REQUIREMENT:
Copy every line of the records below word for word, leaving out the pictures.

MATERIAL PROVIDED:
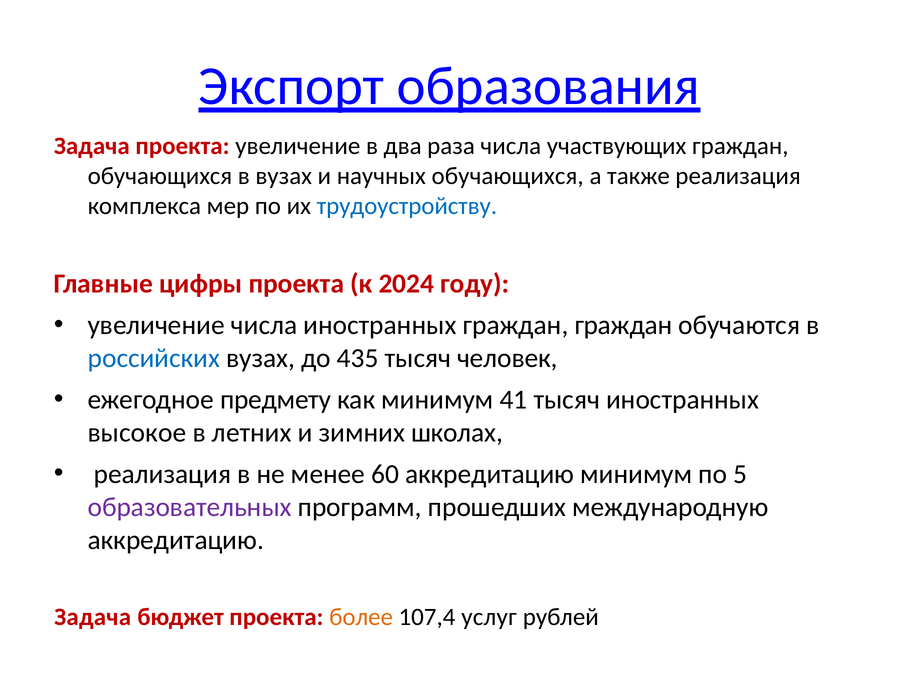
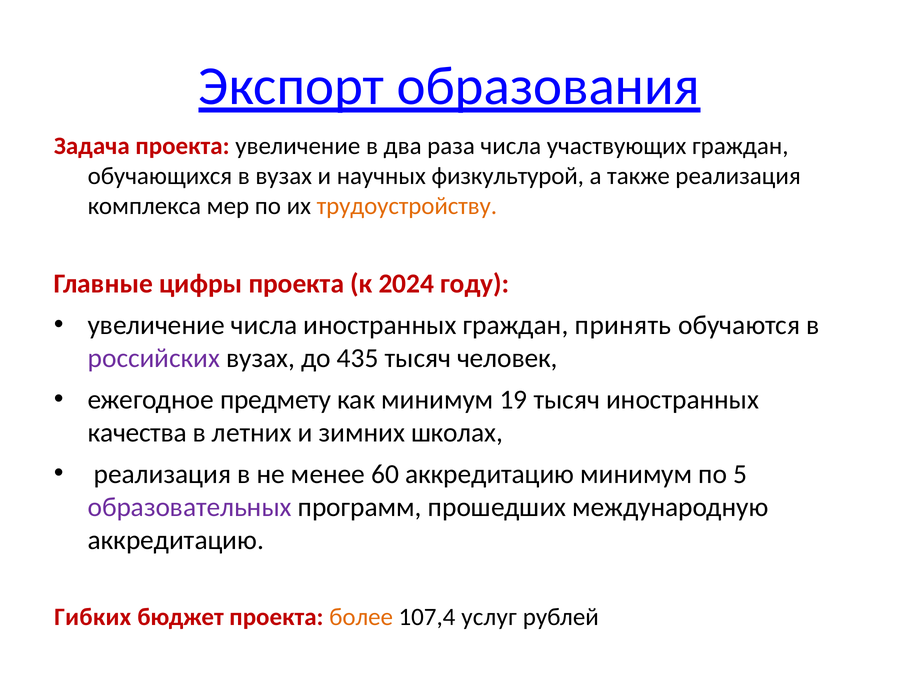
научных обучающихся: обучающихся -> физкультурой
трудоустройству colour: blue -> orange
граждан граждан: граждан -> принять
российских colour: blue -> purple
41: 41 -> 19
высокое: высокое -> качества
Задача at (93, 617): Задача -> Гибких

FINAL RESULT:
научных обучающихся: обучающихся -> физкультурой
трудоустройству colour: blue -> orange
граждан граждан: граждан -> принять
российских colour: blue -> purple
41: 41 -> 19
высокое: высокое -> качества
Задача at (93, 617): Задача -> Гибких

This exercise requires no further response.